- Records:
==============================
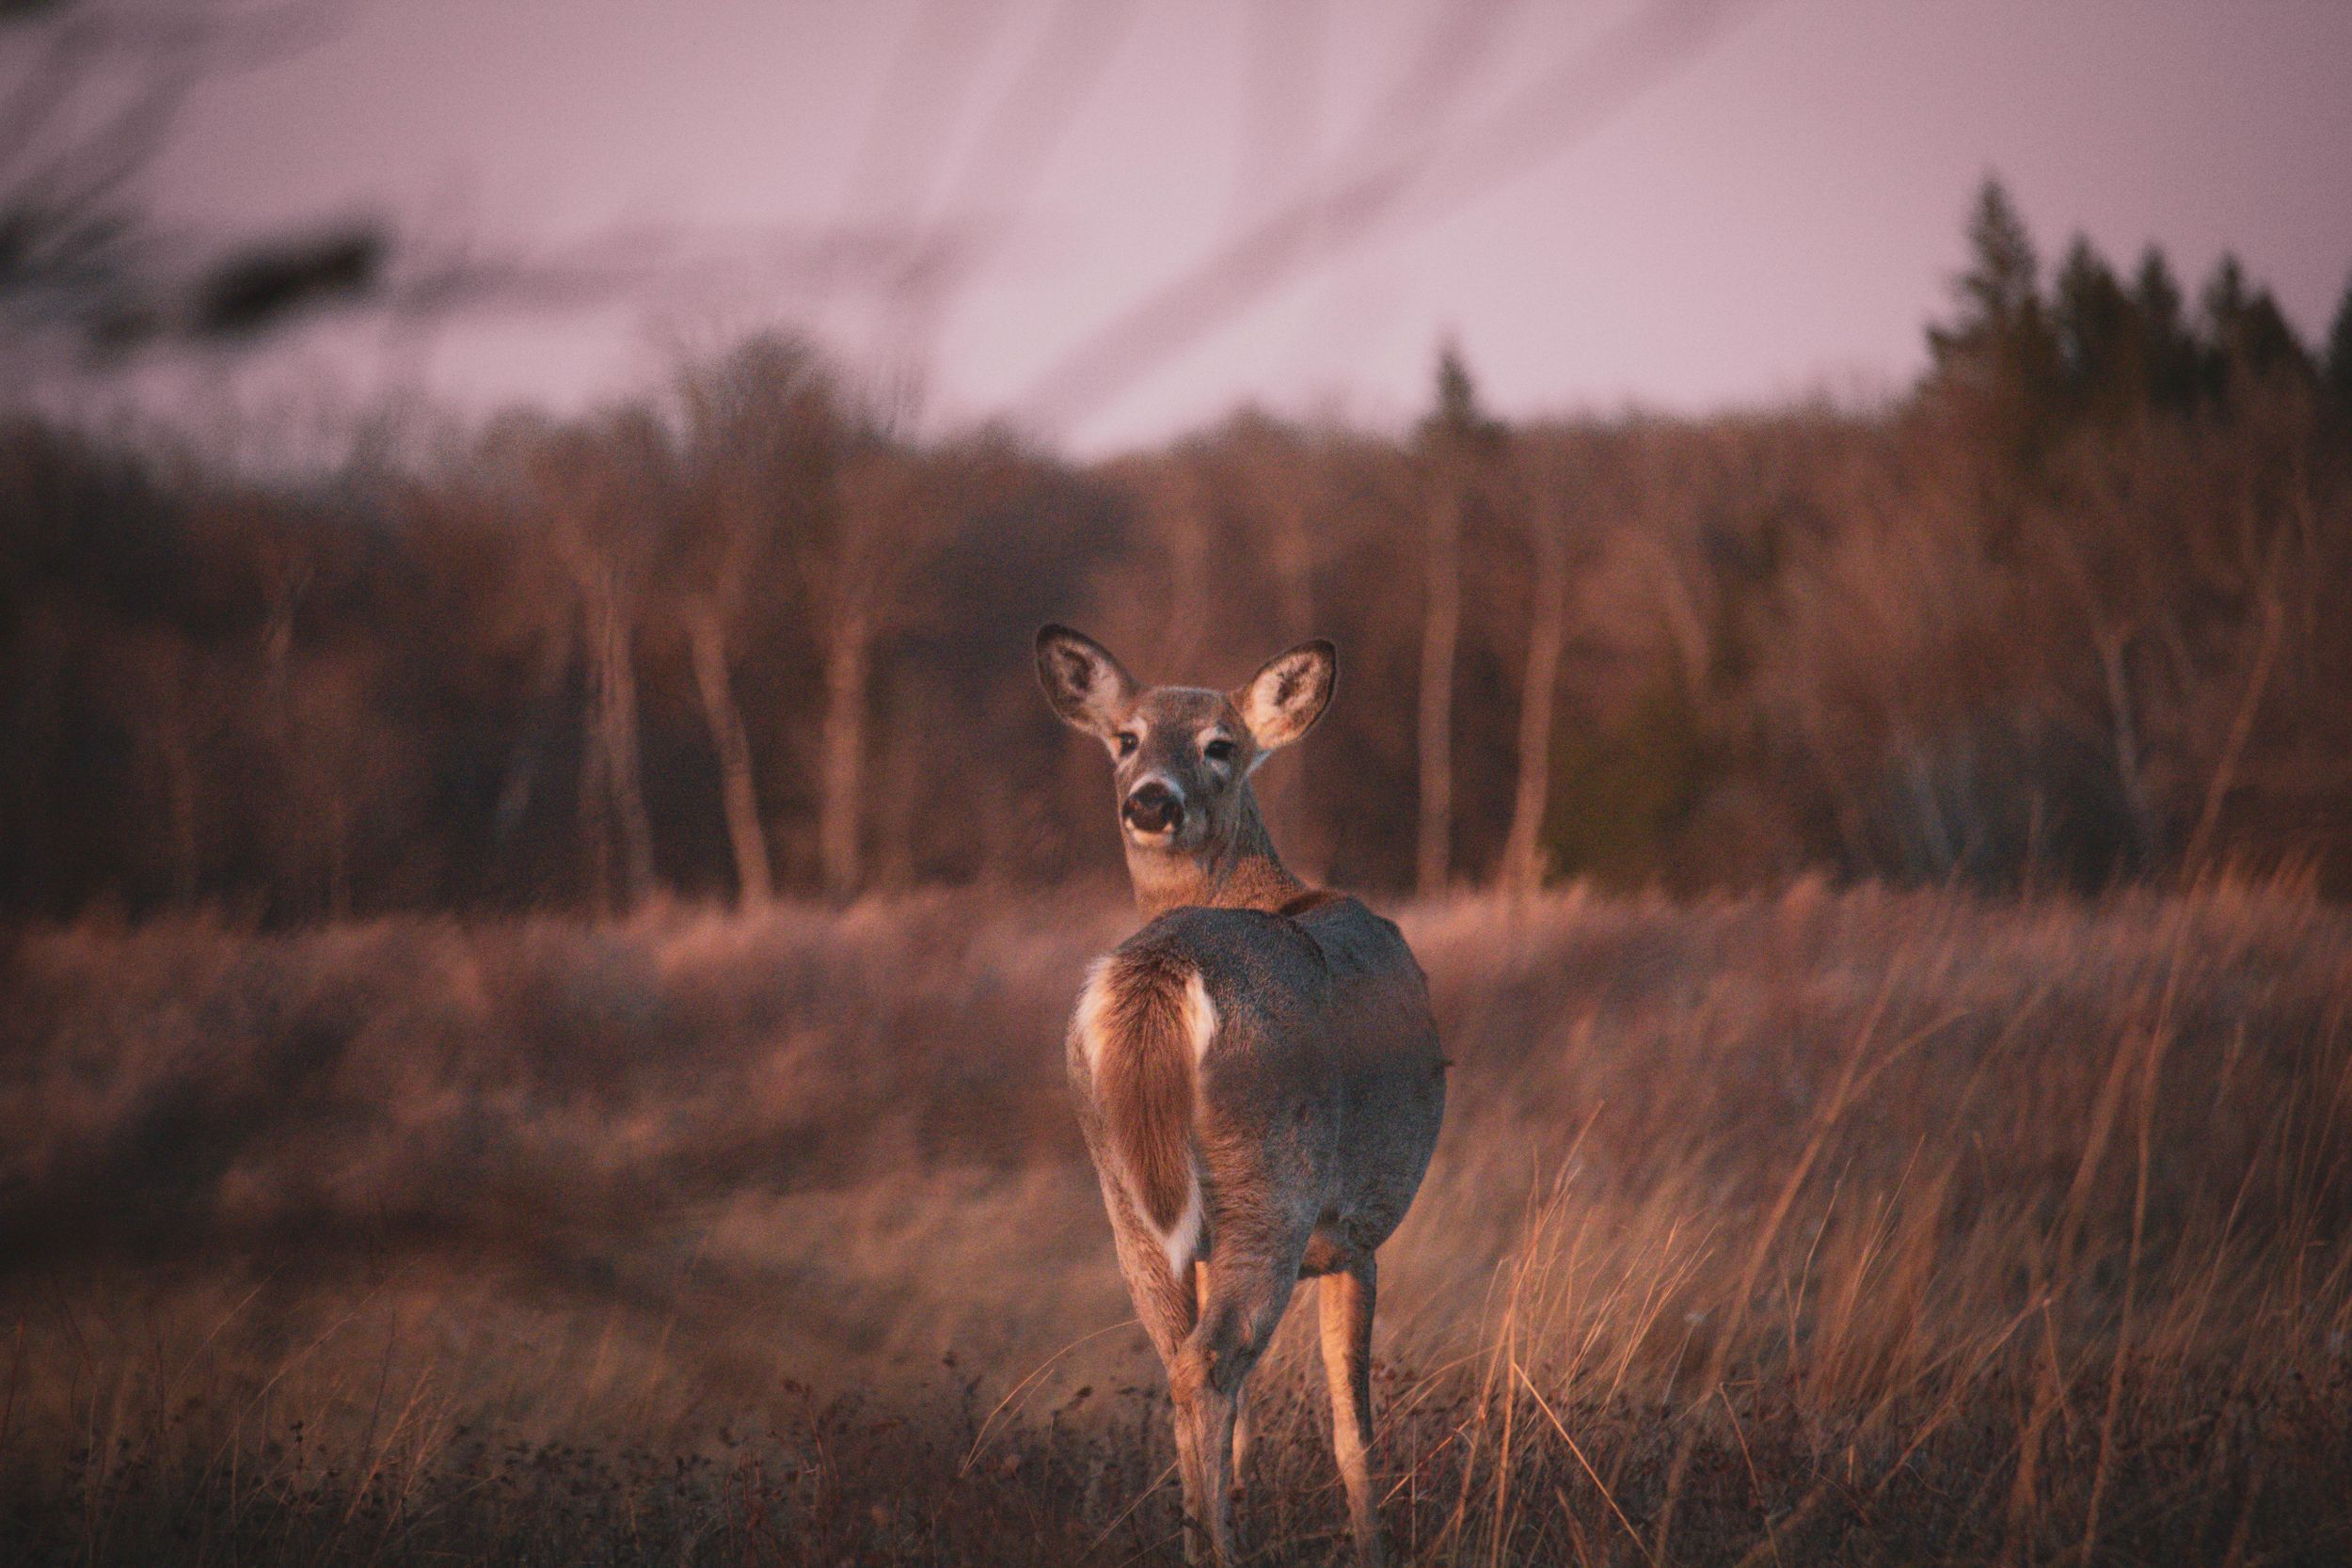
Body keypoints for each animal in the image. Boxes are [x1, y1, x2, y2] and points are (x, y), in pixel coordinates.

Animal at [1035, 625, 1447, 1566]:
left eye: (1219, 744)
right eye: (1126, 738)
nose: (1151, 801)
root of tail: (1164, 964)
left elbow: (1252, 1429)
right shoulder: (1357, 1229)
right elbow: (1352, 1428)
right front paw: (1373, 1545)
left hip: (1126, 1192)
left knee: (1179, 1360)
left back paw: (1204, 1537)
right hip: (1274, 1183)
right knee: (1210, 1361)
==============================
- Aim of the exercise: From the data above, write out everything exactly except the pictures.

- Solved problem:
Body keypoints for each animal in the image. Boxes are [x1, y1, x2, y2] and points are (x, y), in pixel coordinates.

Animal at [1035, 625, 1447, 1566]:
left eye: (1219, 744)
right eye: (1126, 738)
nose: (1151, 801)
root of tail: (1164, 964)
left elbow: (1252, 1429)
right shoulder: (1357, 1229)
right elbow: (1352, 1428)
right front paw: (1373, 1545)
left hip: (1126, 1192)
left knee: (1179, 1360)
left back paw: (1204, 1537)
right hip: (1274, 1183)
right knee: (1210, 1361)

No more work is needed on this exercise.